Comment on the correlation between these variables.

* Create manually (without using seaborn) the profile histogram for the "distance" variable; choose an appropriate binning.
* Obtain 3 numpy arrays:
  * `x`, the array of bin centers of the profile histogram of the "distance" variable
  * `y`, the mean values of the "residuals", estimated in slices (bins) of "distance"
  * `err_y`, the standard deviation of the of the "residuals", estimated in slices (bins) of "distance"
* Plot the profile plot on top of the scatter plot

In [None]:
import pandas as pd   
import numpy as np
from scipy import stats
import matplotlib.pyplot as plt
import seaborn as sns
data=np.load("residuals_261.pkl",allow_pickle=True).item()
data=pd.DataFrame(data)

x = data.residuals
y = data.distances

data.drop( data[abs(data['residuals']) < 2 ].index , inplace=True)
data=data[abs(data['residuals'])>2] 

sns.jointplot(x="residuals", y="distances", data=data)
print(data)
print(data.info())



slope, intercept, r_value, p_value, stderr = stats.linregress(x, y)
print("slope =",slope," intercept =",intercept," r_value =",r_value," p_value =",p_value," stderr =",stderr)
sns.jointplot(data=data, x="residuals", y="distances", kind="reg")
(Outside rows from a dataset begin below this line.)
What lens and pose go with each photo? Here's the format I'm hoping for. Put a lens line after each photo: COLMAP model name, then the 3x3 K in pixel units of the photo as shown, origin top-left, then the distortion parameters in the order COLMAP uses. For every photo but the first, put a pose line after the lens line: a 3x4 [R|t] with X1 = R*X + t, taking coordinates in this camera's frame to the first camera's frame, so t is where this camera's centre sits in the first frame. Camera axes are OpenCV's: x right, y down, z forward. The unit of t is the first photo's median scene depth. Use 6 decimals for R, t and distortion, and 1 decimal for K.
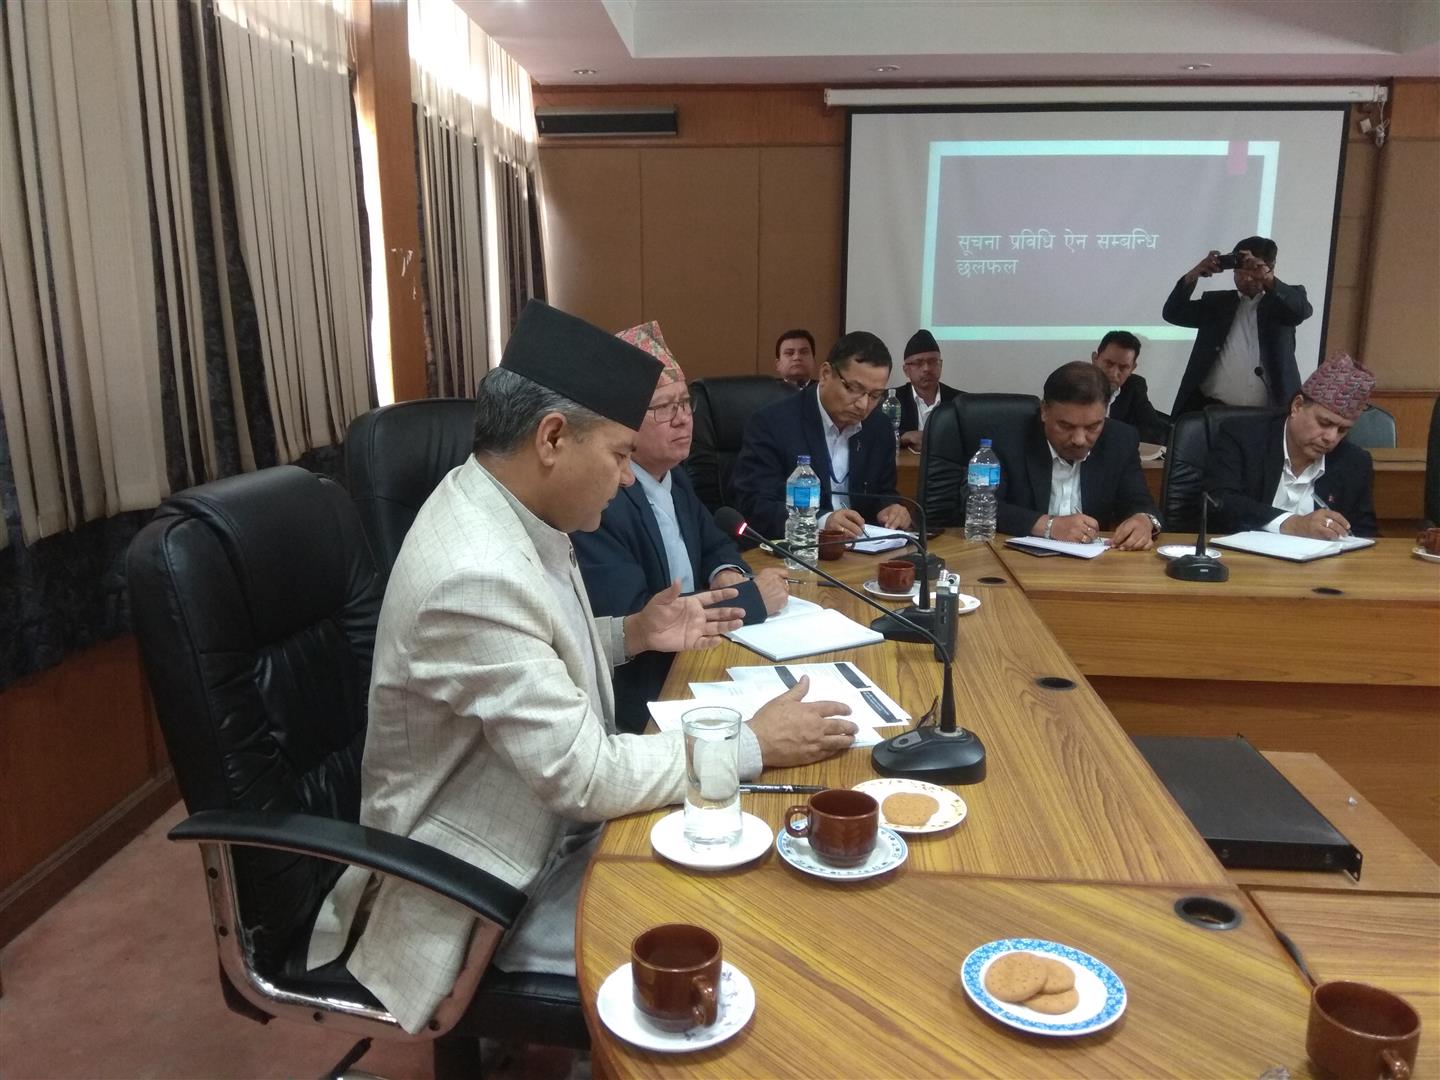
lens RADIAL K [[1078.4, 0, 720.0], [0, 1078.4, 540.0], [0, 0, 1]] dist [0.120651, -0.205244]
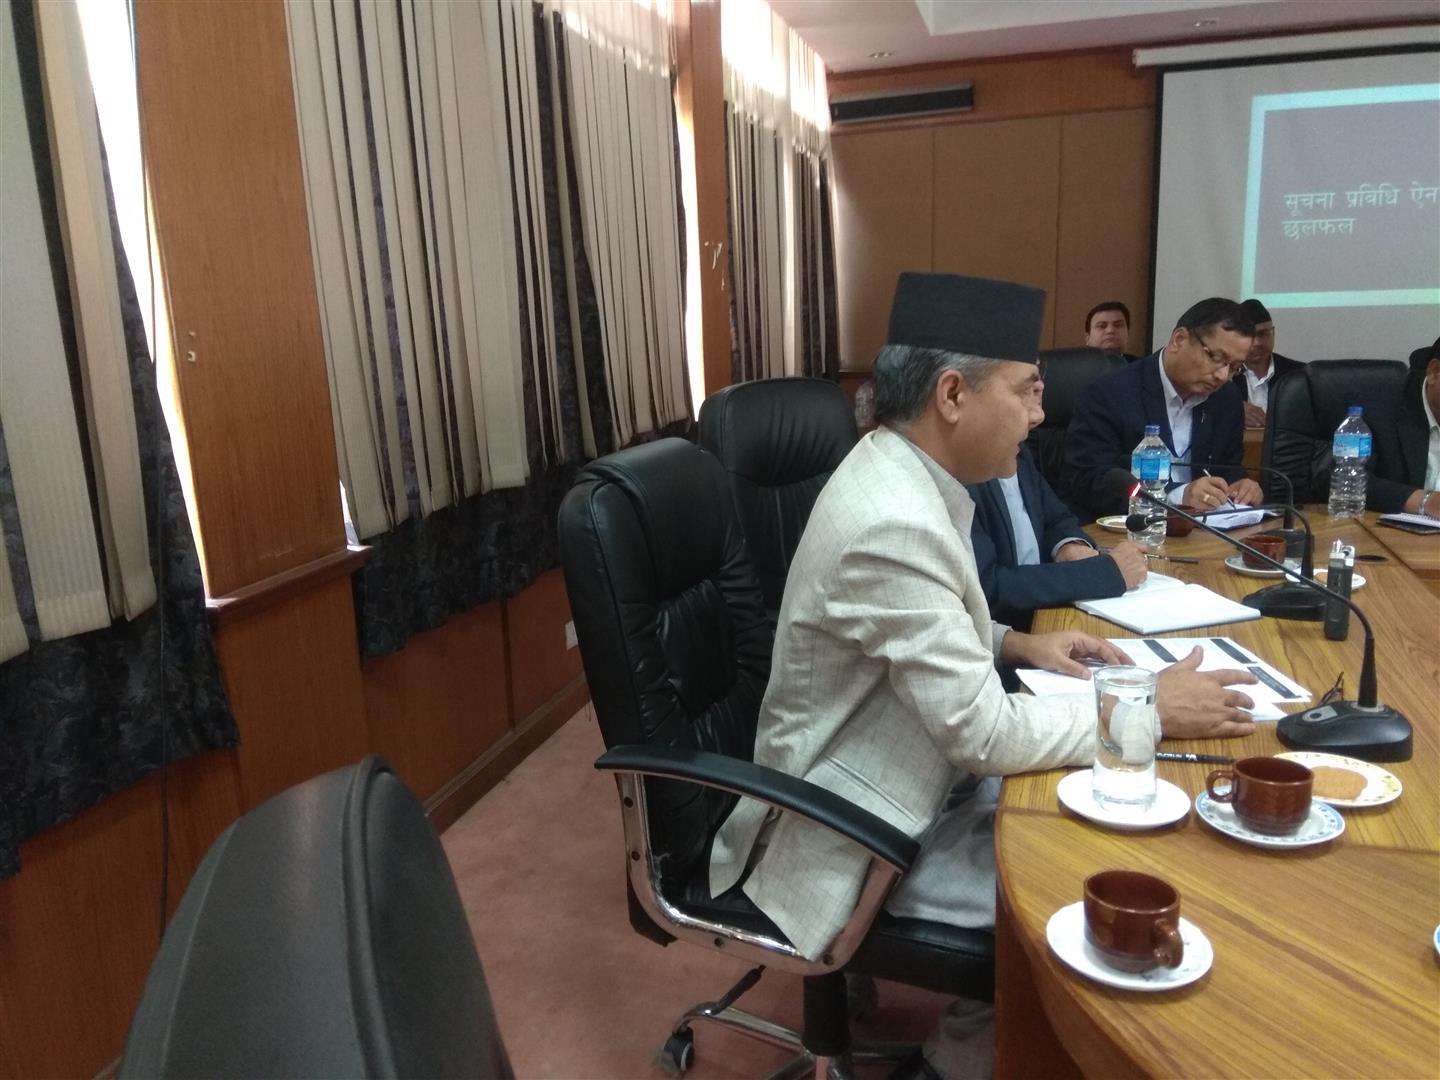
lens RADIAL K [[1083.1, 0, 727.7], [0, 1083.1, 544.2], [0, 0, 1]] dist [0.102587, -0.162448]
pose [[0.974124, 0.008426, -0.225859, -0.089357], [-0.005899, 0.999912, 0.011860, 0.022393], [0.225939, -0.010221, 0.974088, -0.034030]]
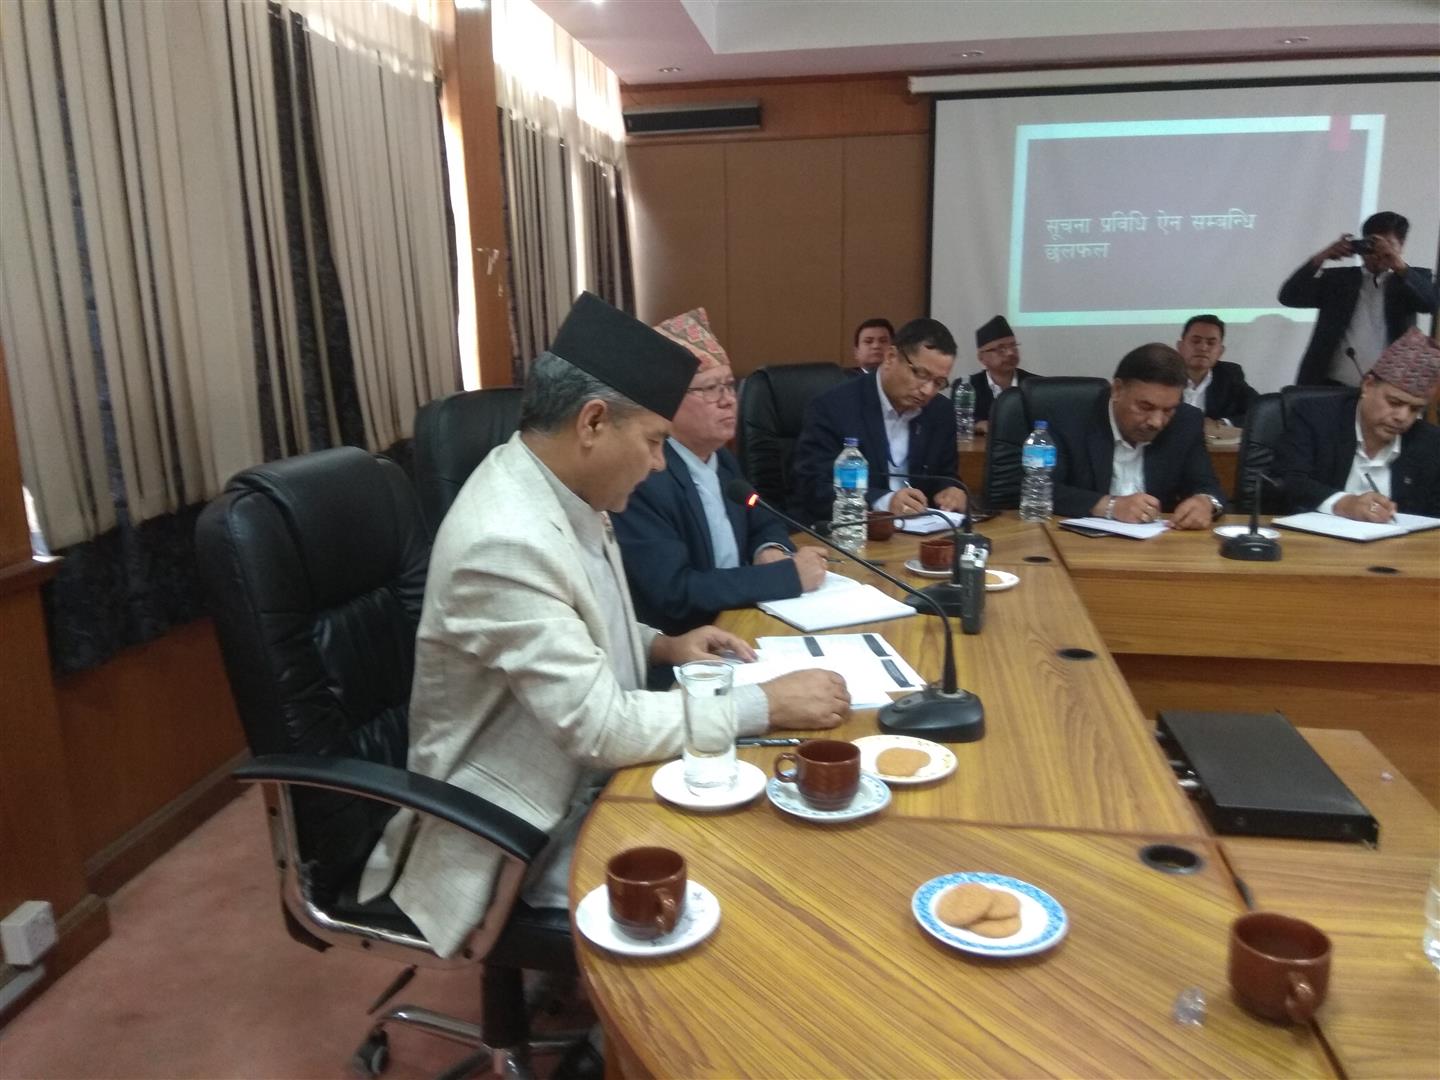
lens RADIAL K [[1083.1, 0, 727.7], [0, 1083.1, 544.2], [0, 0, 1]] dist [0.102587, -0.162448]
pose [[0.995834, -0.000367, -0.091184, 0.072872], [0.001055, 0.999971, 0.007498, 0.019545], [0.091178, -0.007563, 0.995806, -0.047598]]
dis_array=np.array(data.distances)
bins=[0,5,10,15,20]
dis_bin=np.histogram(dis_array,bins = bins ) 
print(dis_bin)
binned_data=pd.cut(dis_array,bins)
print(binned_data)

mean_std=data.groupby(pd.cut(data['distances'], bins=bins))['residuals'].agg(['mean','std'])
print(mean_std)



fig = plt.figure(figsize=(10, 6))
ax = fig.add_axes([0.1, 0.1, 0.65, 0.65])
ax_histx = fig.add_axes([0.1, 0.8, 0.65, 0.2], sharex=ax)
ax_histx.set_title('Histogram')
ax.scatter(data['distances'],data['residuals'])
h,bins,_ = ax_histx.hist(data['distances'],bins = 25)
x = 0.5*(bins[1:]+bins[:-1])
y = np.zeros(len(bins))
err_y = np.zeros(len(bins))
for i in range(0,len(x)-1):
    mask_i = (data['distances']>x[i]) & (data['distances']<x[i+1])
    y[i] = np.mean(data[mask_i].residuals)
    err_y[i] = np.std(data[mask_i].residuals)
plt.show()
print("x: ",x)
print("y: ",y)
print("err_y:", err_y)

4\. **Kernel Density Estimate**

Produce a KDE for a given distribution (by hand, not using seaborn):

* Fill a numpy array `x` of length N (with $N=\mathcal{O}(100)$) with a variable normally distributed, with a given mean and standard deviation
* Fill an histogram in pyplot taking proper care of the aesthetic:
   * use a meaningful number of bins
   * set a proper y axis label
   * set proper value of y axis major ticks labels (e.g. you want to display only integer labels)
   * display the histograms as data points with errors (the error being the poisson uncertainty)
* For every element of `x`, create a gaussian with the mean corresponding to the element value and the standard deviation as a parameter that can be tuned. The standard deviation default value should be:
$$ 1.06 * x.std() * x.size ^{-\frac{1}{5}} $$
you can use the scipy function `stats.norm()` for that.
* In a separate plot (to be placed beside the original histogram), plot all the gaussian functions so obtained
* Sum (with `np.sum()`) all the gaussian functions and normalize the result such that the integral matches the integral of the original histogram. For that you could use the `scipy.integrate.trapz()` method. Superimpose the normalized sum of all gaussians to the first histogram.